__WHAT TO PRODUCE__: Send back the data below exactly. Drop every picture.

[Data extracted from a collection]
- - - -

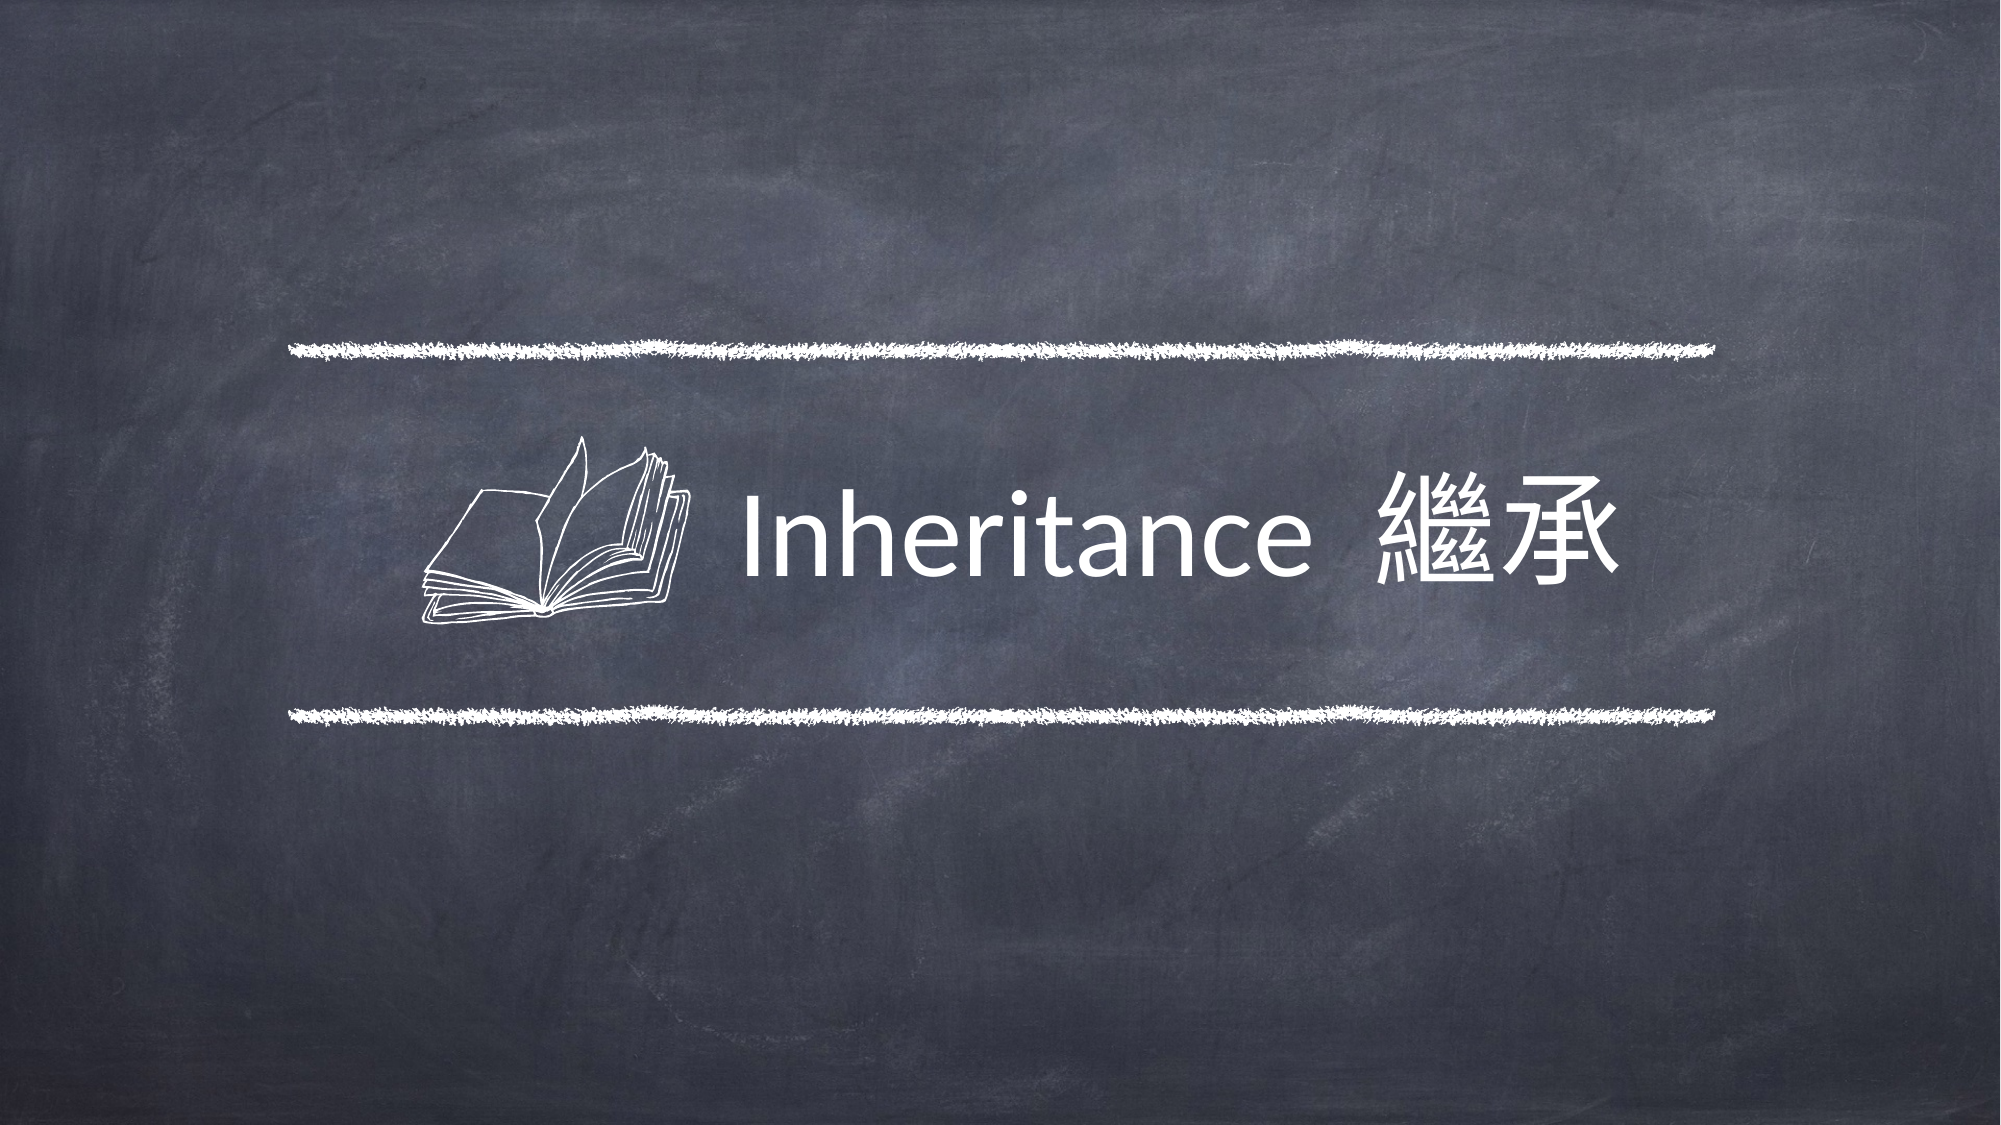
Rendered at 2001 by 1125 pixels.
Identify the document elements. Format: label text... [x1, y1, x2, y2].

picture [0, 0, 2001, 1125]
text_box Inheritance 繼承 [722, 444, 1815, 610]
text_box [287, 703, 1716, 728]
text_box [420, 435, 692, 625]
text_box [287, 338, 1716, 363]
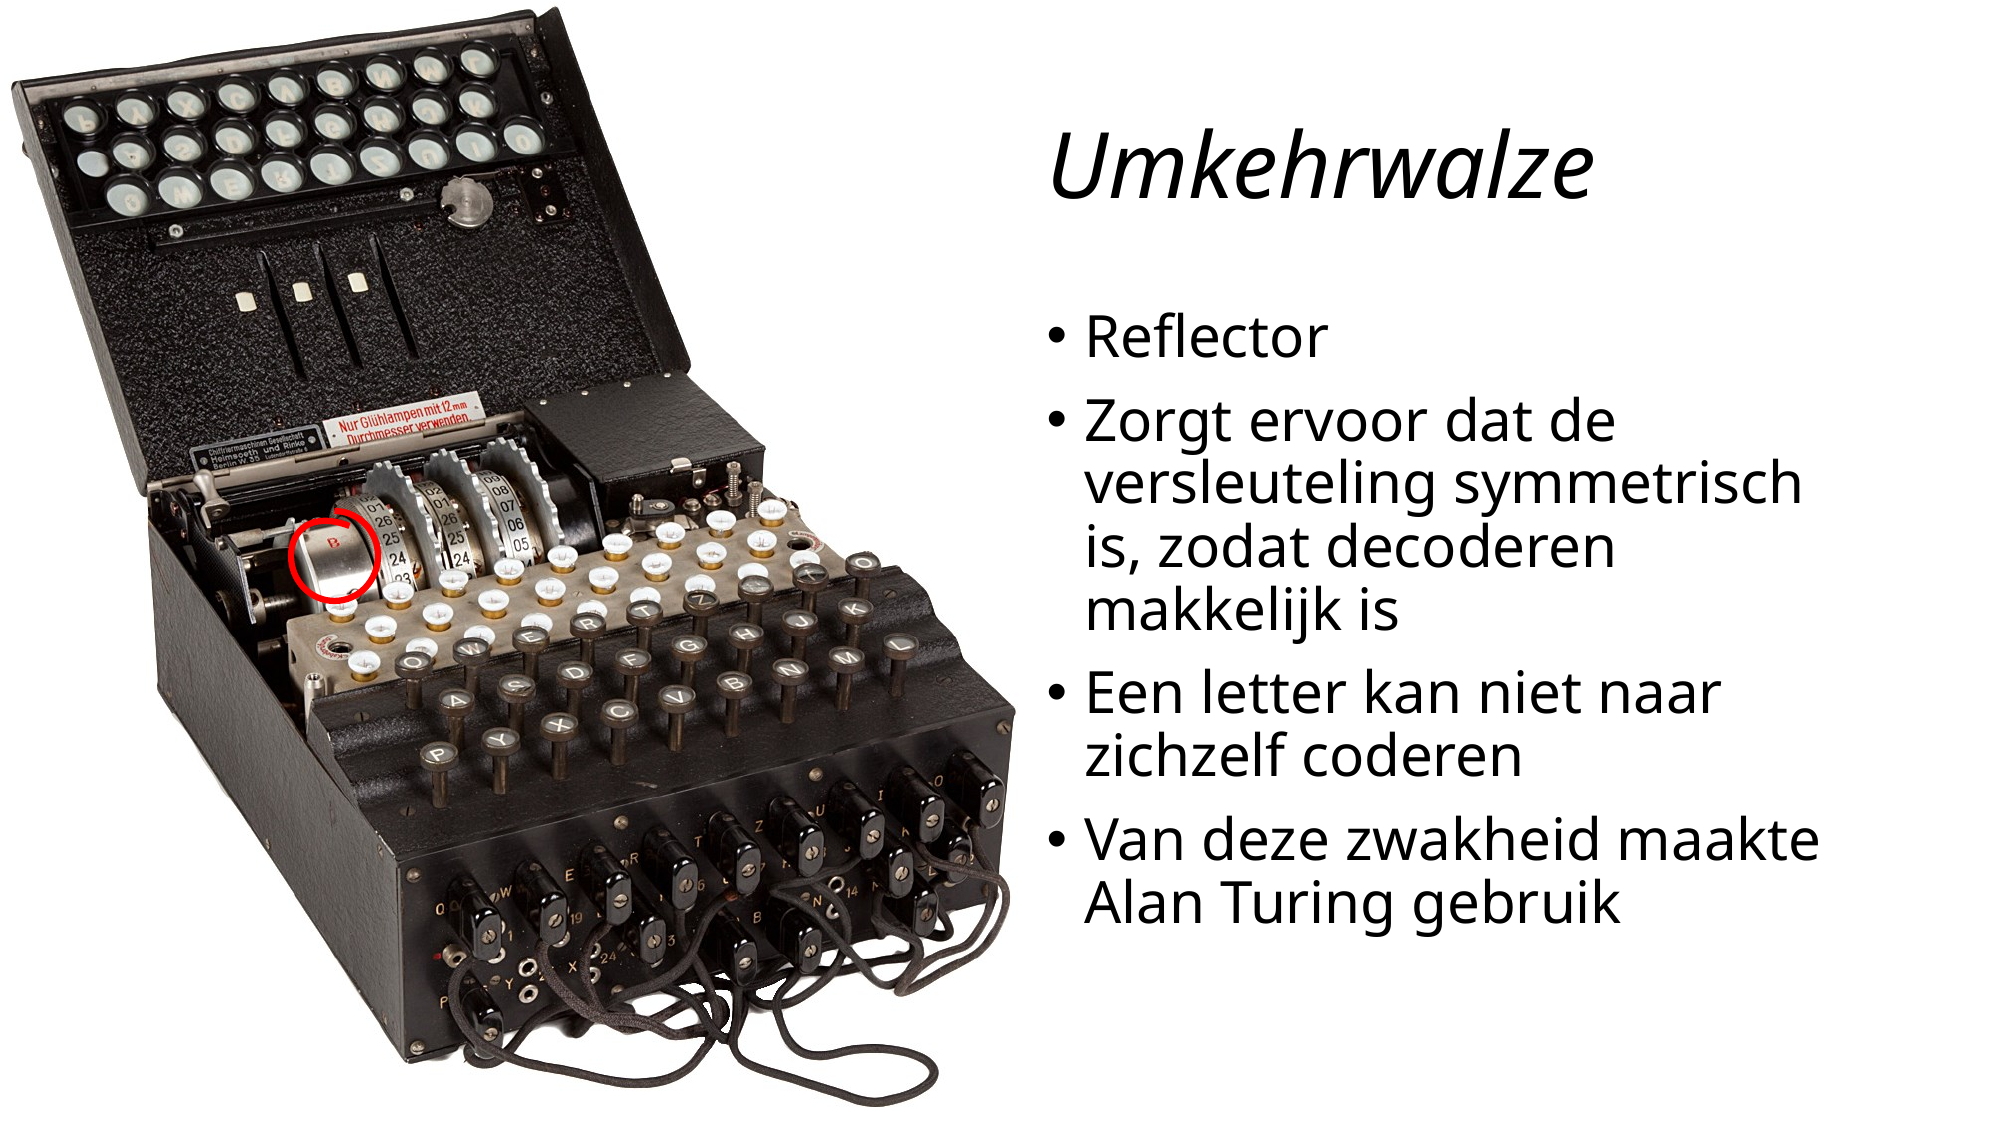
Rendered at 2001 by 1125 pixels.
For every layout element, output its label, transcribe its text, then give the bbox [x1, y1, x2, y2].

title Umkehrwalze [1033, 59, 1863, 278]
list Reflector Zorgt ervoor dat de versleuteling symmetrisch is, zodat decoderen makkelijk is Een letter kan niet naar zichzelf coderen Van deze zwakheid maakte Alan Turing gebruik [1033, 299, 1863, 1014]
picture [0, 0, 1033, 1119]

- - - -

__TASK RESULT__:
Rendered at 2001 by 1125 pixels.
Identify the document elements. Format: label text... [x1, y1, x2, y2].

picture [0, 0, 2001, 1125]
text_box Inheritance 繼承 [722, 444, 1815, 610]
text_box [287, 703, 1716, 728]
text_box [420, 435, 692, 625]
text_box [287, 338, 1716, 363]
Rendered at 2001 by 1125 pixels.
For every layout element, output its label, transcribe its text, then give the bbox [x1, y1, x2, y2].

title Umkehrwalze [1033, 59, 1863, 278]
list Reflector Zorgt ervoor dat de versleuteling symmetrisch is, zodat decoderen makkelijk is Een letter kan niet naar zichzelf coderen Van deze zwakheid maakte Alan Turing gebruik [1033, 299, 1863, 1014]
picture [0, 0, 1033, 1119]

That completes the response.